[DATA SHOWN Boundary: Start]

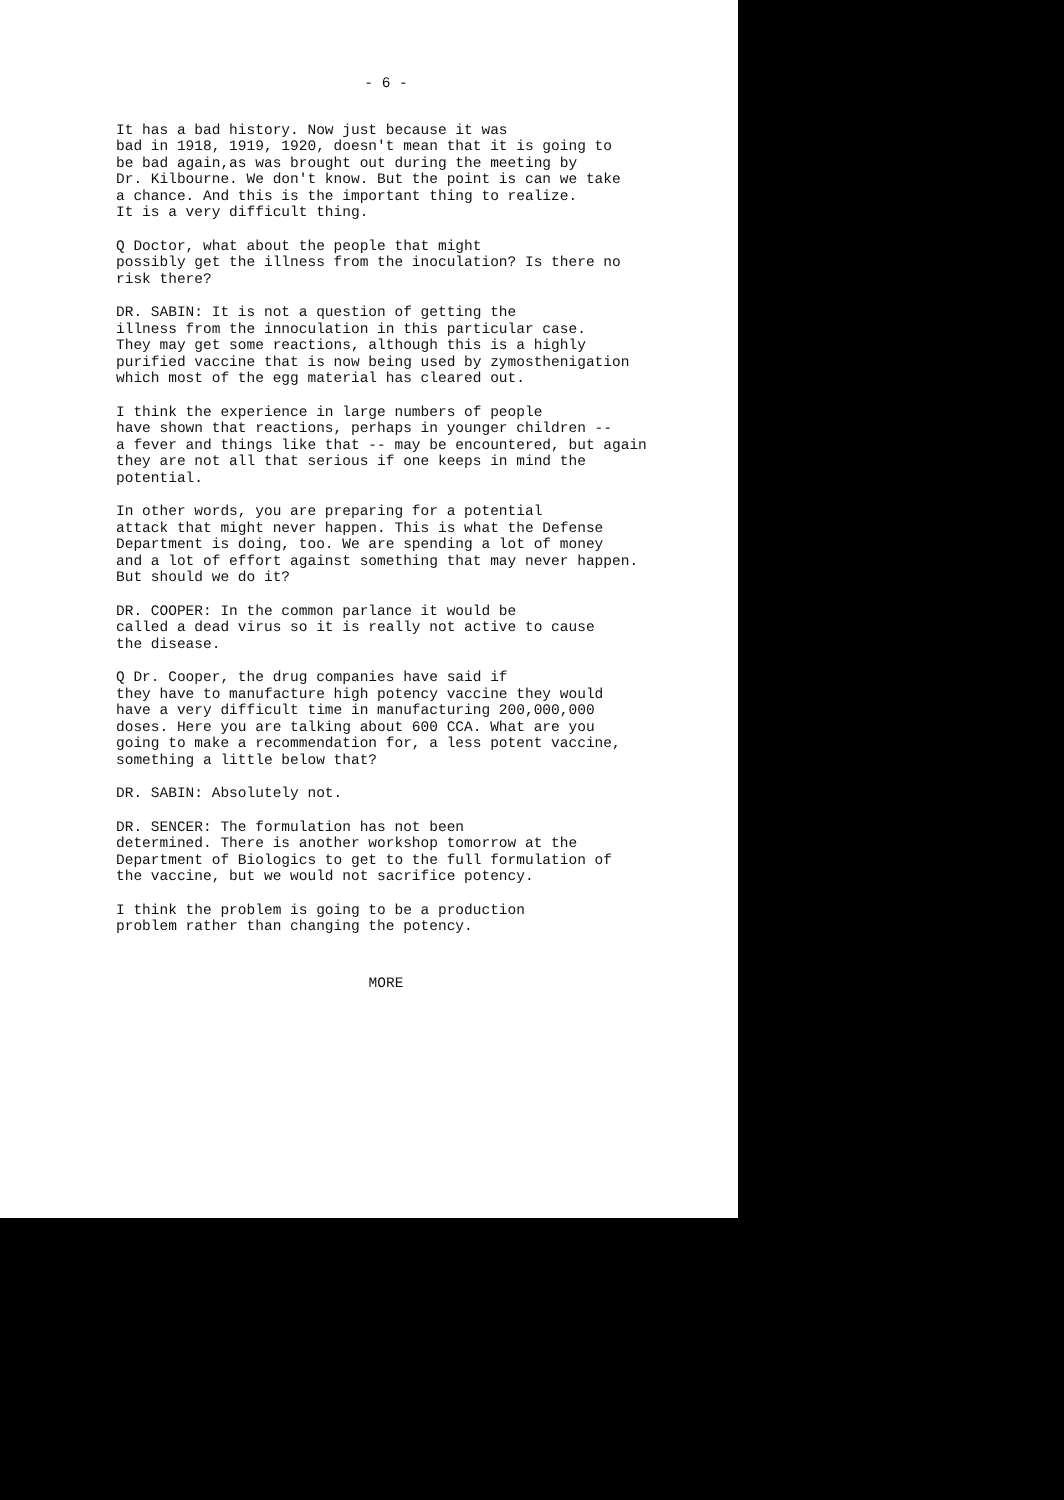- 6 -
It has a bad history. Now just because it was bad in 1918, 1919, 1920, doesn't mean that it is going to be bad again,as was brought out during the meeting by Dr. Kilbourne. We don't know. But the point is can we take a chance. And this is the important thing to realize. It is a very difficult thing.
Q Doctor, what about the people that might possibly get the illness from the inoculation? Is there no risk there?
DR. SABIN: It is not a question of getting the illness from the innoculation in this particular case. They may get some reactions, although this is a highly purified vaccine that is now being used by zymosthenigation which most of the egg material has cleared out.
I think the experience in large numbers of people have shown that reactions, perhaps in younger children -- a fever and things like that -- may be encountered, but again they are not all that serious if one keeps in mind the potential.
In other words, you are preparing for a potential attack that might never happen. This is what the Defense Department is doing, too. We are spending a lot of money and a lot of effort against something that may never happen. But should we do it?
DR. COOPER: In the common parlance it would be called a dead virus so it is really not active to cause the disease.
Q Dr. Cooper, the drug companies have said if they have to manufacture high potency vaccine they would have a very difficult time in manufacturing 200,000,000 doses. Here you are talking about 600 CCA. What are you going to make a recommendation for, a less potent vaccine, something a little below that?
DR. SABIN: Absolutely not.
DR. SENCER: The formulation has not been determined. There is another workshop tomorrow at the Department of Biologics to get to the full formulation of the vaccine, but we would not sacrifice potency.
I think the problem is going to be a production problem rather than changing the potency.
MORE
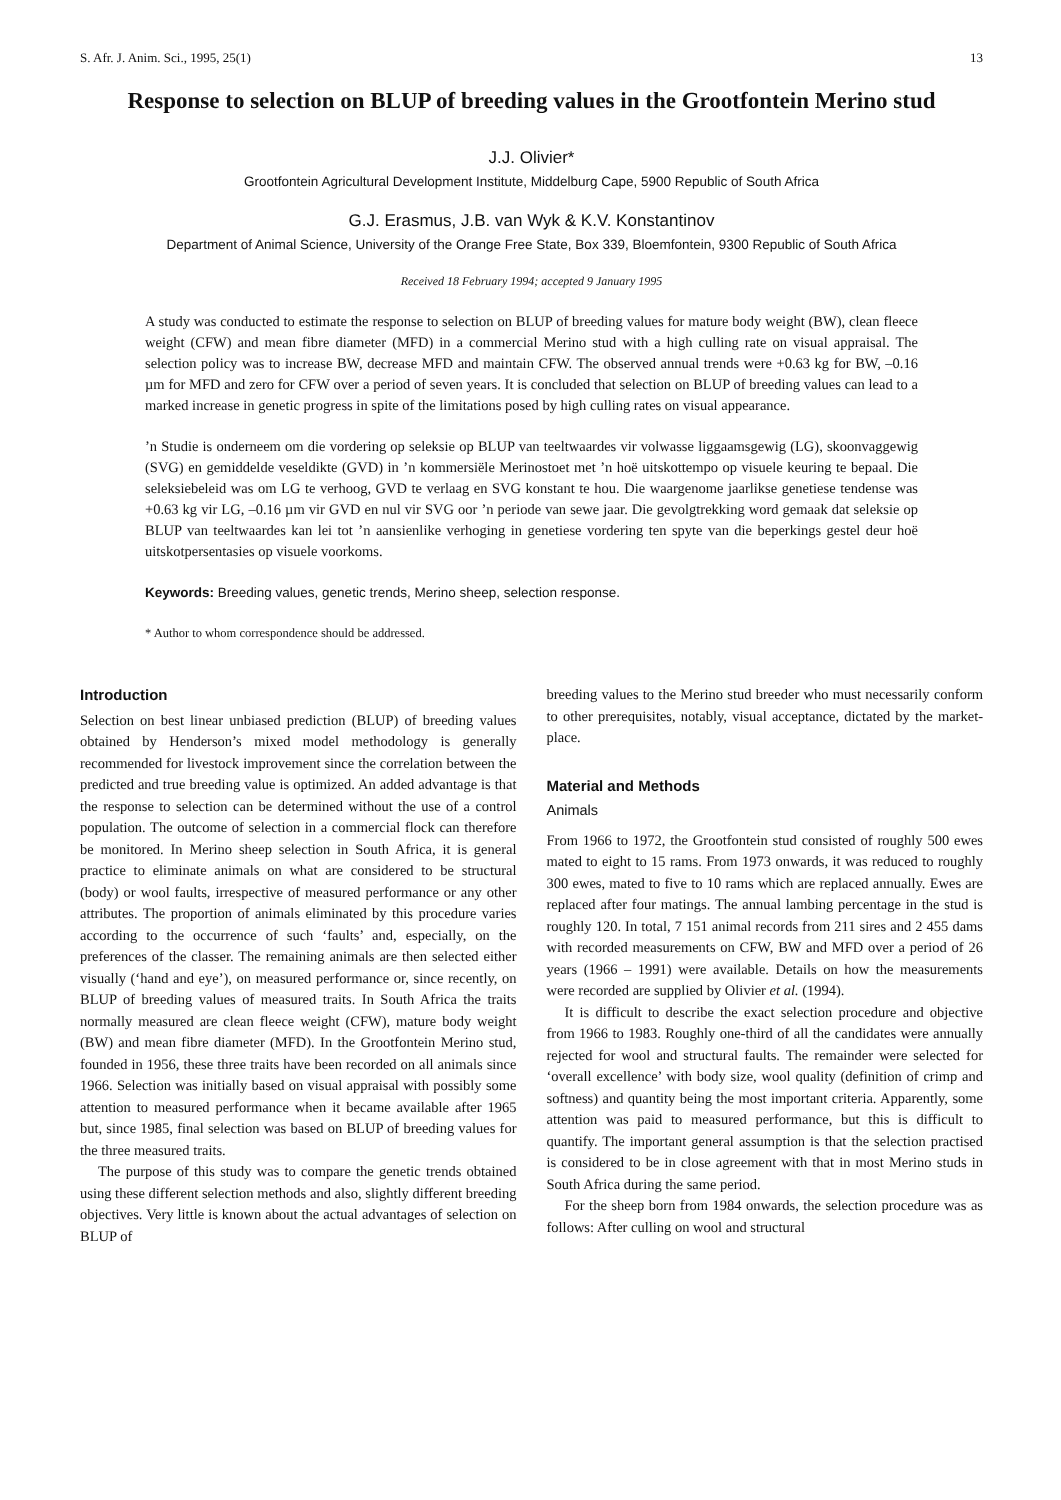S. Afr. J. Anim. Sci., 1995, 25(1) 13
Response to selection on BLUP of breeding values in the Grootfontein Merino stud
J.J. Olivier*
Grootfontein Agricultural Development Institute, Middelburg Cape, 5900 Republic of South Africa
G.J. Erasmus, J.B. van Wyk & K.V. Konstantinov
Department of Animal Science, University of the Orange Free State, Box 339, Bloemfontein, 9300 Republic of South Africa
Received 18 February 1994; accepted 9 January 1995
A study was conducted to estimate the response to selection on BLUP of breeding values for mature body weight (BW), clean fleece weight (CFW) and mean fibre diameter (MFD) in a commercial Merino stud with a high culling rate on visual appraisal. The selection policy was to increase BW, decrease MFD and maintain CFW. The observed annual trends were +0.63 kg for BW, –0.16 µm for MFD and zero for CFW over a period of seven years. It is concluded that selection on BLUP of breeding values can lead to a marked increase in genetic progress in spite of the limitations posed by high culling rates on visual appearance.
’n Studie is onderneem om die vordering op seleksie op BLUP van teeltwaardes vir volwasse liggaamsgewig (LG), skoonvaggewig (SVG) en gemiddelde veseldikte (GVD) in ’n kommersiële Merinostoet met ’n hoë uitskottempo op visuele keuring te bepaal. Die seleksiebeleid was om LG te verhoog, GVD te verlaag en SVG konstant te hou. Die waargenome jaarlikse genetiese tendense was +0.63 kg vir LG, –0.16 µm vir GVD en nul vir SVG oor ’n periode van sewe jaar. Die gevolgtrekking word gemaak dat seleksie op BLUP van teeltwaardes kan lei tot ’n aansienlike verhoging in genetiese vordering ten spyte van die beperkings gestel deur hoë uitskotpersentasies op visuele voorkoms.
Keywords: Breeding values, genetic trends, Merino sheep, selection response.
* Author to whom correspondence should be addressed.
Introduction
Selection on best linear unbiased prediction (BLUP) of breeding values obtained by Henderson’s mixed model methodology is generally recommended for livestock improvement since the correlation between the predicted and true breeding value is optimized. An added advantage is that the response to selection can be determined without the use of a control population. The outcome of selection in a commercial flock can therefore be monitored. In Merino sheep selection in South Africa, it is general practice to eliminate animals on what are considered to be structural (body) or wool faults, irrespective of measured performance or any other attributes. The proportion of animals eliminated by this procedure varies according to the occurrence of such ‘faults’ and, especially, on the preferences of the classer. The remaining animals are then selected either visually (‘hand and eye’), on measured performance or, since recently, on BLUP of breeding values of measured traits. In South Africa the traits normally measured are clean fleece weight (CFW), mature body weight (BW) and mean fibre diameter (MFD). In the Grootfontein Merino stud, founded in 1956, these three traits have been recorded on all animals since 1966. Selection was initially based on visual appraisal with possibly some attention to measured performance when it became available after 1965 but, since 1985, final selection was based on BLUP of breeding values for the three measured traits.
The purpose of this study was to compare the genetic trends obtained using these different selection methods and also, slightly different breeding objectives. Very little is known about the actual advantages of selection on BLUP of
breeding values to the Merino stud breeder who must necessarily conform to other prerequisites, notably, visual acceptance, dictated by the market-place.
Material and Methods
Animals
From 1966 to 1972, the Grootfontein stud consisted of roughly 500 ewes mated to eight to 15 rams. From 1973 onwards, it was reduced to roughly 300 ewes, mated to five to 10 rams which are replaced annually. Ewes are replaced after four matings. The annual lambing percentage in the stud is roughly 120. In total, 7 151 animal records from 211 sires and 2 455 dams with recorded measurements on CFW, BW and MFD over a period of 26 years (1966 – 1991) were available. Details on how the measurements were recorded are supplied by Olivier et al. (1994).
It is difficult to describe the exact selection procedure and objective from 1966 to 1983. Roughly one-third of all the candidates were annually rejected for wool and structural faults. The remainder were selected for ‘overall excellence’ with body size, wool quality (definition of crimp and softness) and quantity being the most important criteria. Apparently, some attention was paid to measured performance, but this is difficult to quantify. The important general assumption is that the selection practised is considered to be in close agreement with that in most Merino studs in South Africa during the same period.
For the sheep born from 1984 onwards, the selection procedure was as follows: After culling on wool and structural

[DATA SHOWN Boundary: End]

If a line in the records above has the word "something", copy it out.

**TASK ANSWER**
In other words, you are preparing for a potential attack that might never happen. This is what the Defense Department is doing, too. We are spending a lot of money and a lot of effort against something that may never happen. But should we do it?
Q Dr. Cooper, the drug companies have said if they have to manufacture high potency vaccine they would have a very difficult time in manufacturing 200,000,000 doses. Here you are talking about 600 CCA. What are you going to make a recommendation for, a less potent vaccine, something a little below that?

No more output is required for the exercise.